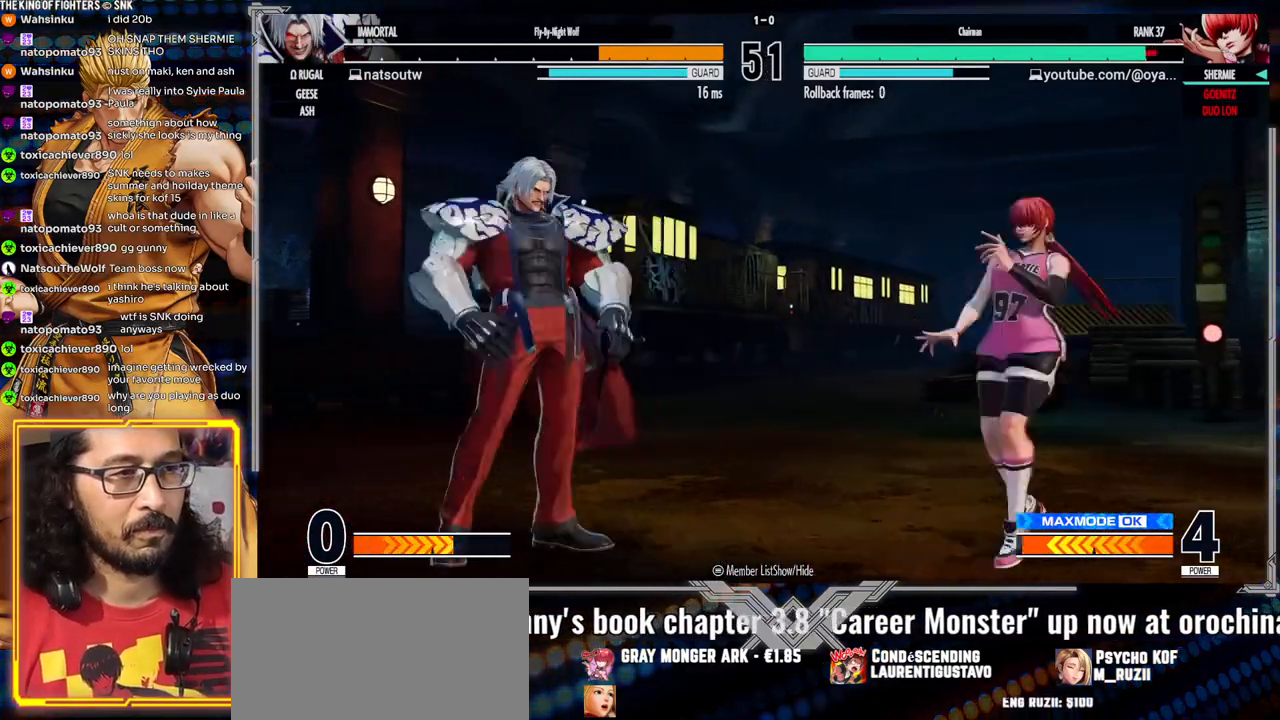
{"dt_ms": 500, "buttons": [], "left_stick": "down-right", "events": []}
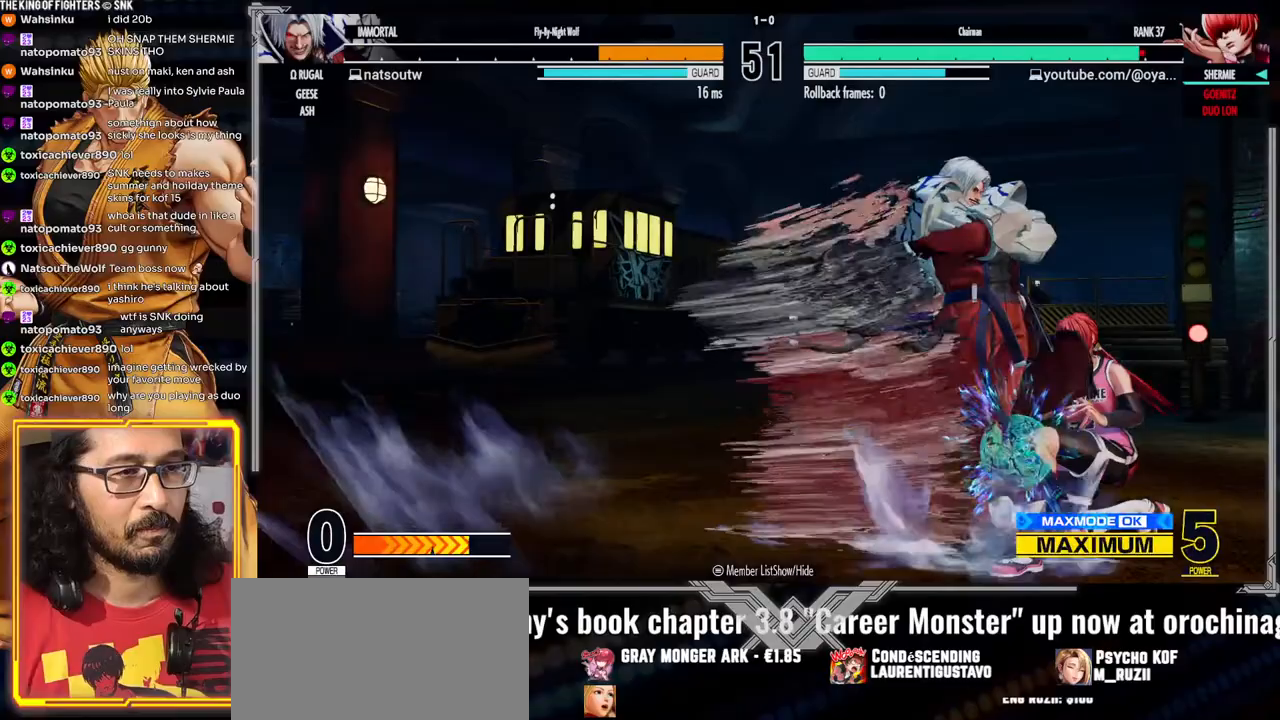
{"dt_ms": 500, "buttons": [], "left_stick": "down-right", "events": []}
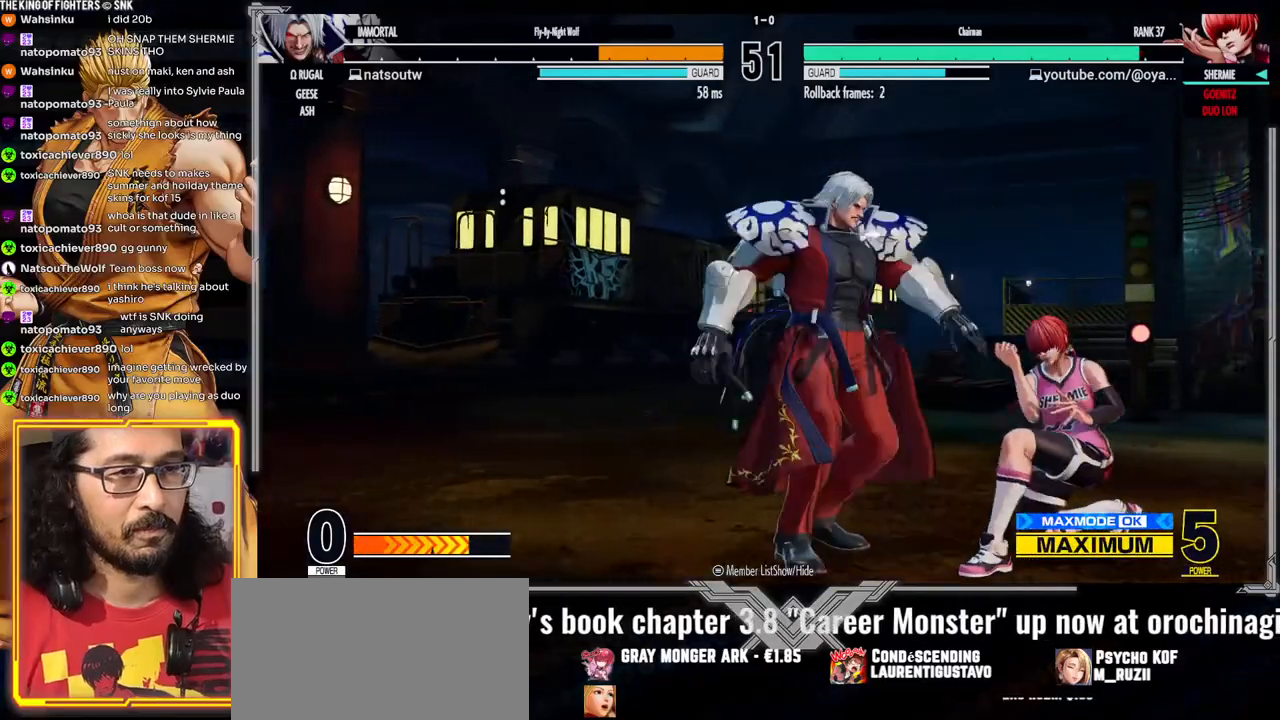
{"dt_ms": 500, "buttons": [], "left_stick": "down-right", "events": []}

--------------------------------------------------

== Directions ==
Please copy the data above exactly; the pictures do not belong in the copy.

== Task answer ==
{"dt_ms": 500, "buttons": [], "left_stick": "down-right", "events": []}
{"dt_ms": 500, "buttons": [], "left_stick": "down-right", "events": []}
{"dt_ms": 500, "buttons": [], "left_stick": "down-right", "events": []}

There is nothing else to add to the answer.